* WHAT THE EXERCISE ASKS: Each record that follows is to be reproduced character for character, pictures excepted.

━━ AVAILABLE DATA

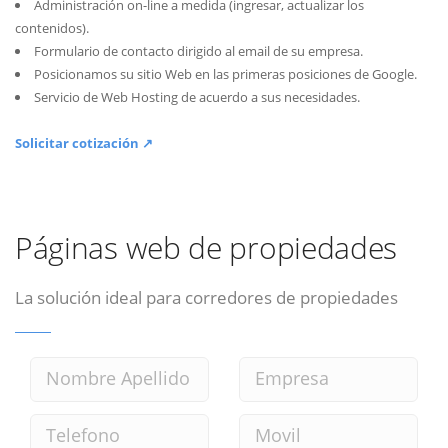
Administración on-line a medida (ingresar, actualizar los
contenidos).
Formulario de contacto dirigido al email de su empresa.
Posicionamos su sitio Web en las primeras posiciones de Google.
Servicio de Web Hosting de acuerdo a sus necesidades.
Solicitar cotización ↗
Páginas web de propiedades
La solución ideal para corredores de propiedades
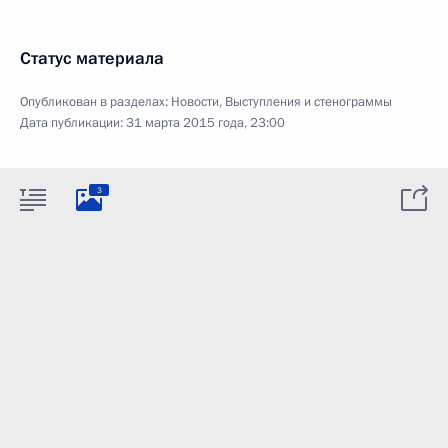
Статус материала
Опубликован в разделах:
Новости
,
Выступления и стенограммы
Дата публикации:
31 марта 2015 года, 23:00
3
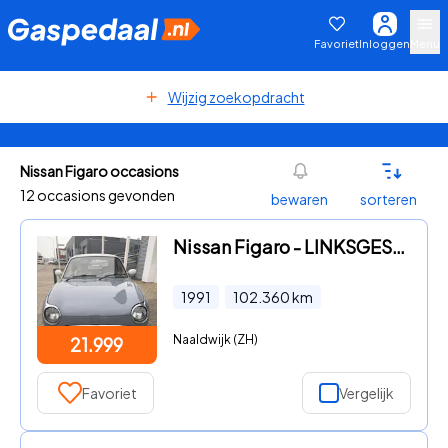
Favoriet
Inloggen
Menu
Wijzig zoekopdracht
Nissan Figaro occasions
12 occasions gevonden
bewaren
sorteren
Nissan Figaro - LINKSGESTUURD, airco, turbo, automaat
1991
102.360
km
Naaldwijk (ZH)
21.999
Favoriet
Vergelijk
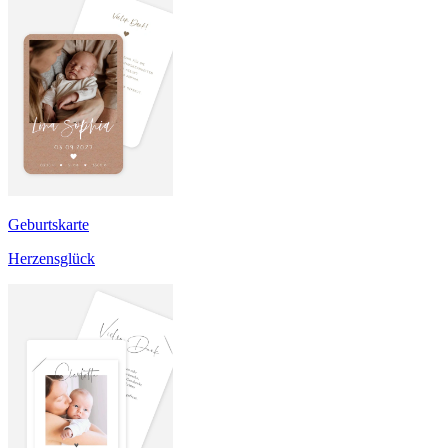
Geburtskarte
Herzensglück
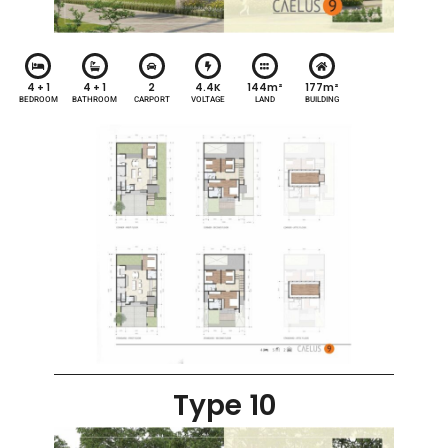
4 + 1
4 + 1
2
4.4K
144m²
177m²
BEDROOM
BATHROOM
CARPORT
VOLTAGE
LAND
BUILDING
Type 10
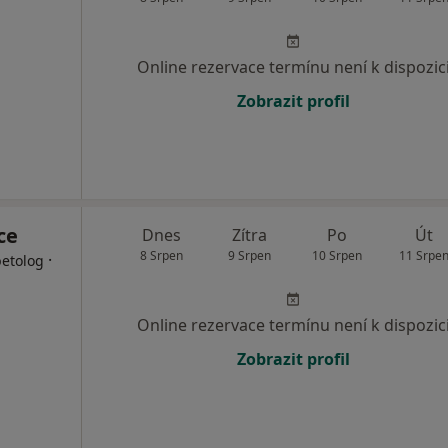
Online rezervace termínu není k dispozic
Zobrazit profil
ce
Dnes
Zítra
Po
Út
8 Srpen
9 Srpen
10 Srpen
11 Srpe
·
betolog
Online rezervace termínu není k dispozic
Zobrazit profil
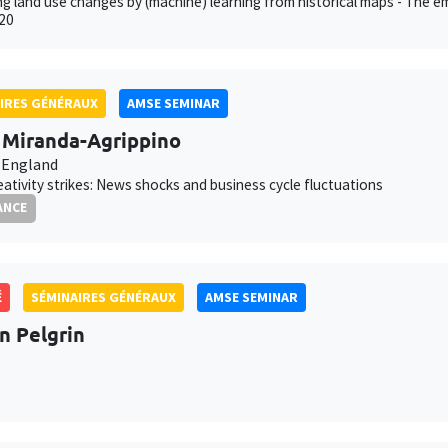
g land use changes by (machine) learning from historical maps - The em
20
IRES GÉNÉRAUX
AMSE SEMINAR
a Miranda-Agrippino
 England
ativity strikes: News shocks and business cycle fluctuations
ANCE
É
SÉMINAIRES GÉNÉRAUX
AMSE SEMINAR
an Pelgrin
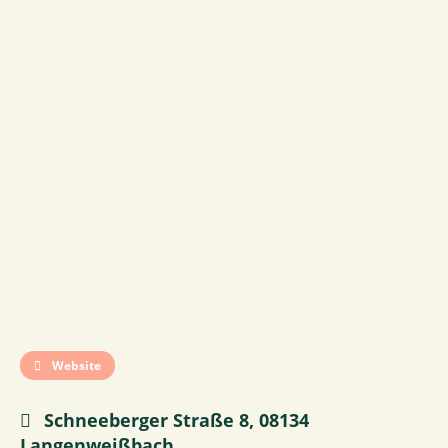
Website
Schneeberger Straße 8, 08134
Langenweißbach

━━━━

* FINISHED TASK:
Administración on-line a medida (ingresar, actualizar los
contenidos).
Formulario de contacto dirigido al email de su empresa.
Posicionamos su sitio Web en las primeras posiciones de Google.
Servicio de Web Hosting de acuerdo a sus necesidades.
Solicitar cotización ↗
Páginas web de propiedades
La solución ideal para corredores de propiedades
Статус материала
Опубликован в разделах:
Новости
,
Выступления и стенограммы
Дата публикации:
31 марта 2015 года, 23:00
3
Favoriet
Inloggen
Menu
Wijzig zoekopdracht
Nissan Figaro occasions
12 occasions gevonden
bewaren
sorteren
Nissan Figaro - LINKSGESTUURD, airco, turbo, automaat
1991
102.360
km
Naaldwijk (ZH)
21.999
Favoriet
Vergelijk
Geburtskarte
Herzensglück
4 + 1
4 + 1
2
4.4K
144m²
177m²
BEDROOM
BATHROOM
CARPORT
VOLTAGE
LAND
BUILDING
Type 10
Online rezervace termínu není k dispozic
Zobrazit profil
ce
Dnes
Zítra
Po
Út
8 Srpen
9 Srpen
10 Srpen
11 Srpe
·
betolog
Online rezervace termínu není k dispozic
Zobrazit profil
g land use changes by (machine) learning from historical maps - The em
20
IRES GÉNÉRAUX
AMSE SEMINAR
a Miranda-Agrippino
 England
ativity strikes: News shocks and business cycle fluctuations
ANCE
É
SÉMINAIRES GÉNÉRAUX
AMSE SEMINAR
an Pelgrin
Website
Schneeberger Straße 8, 08134
Langenweißbach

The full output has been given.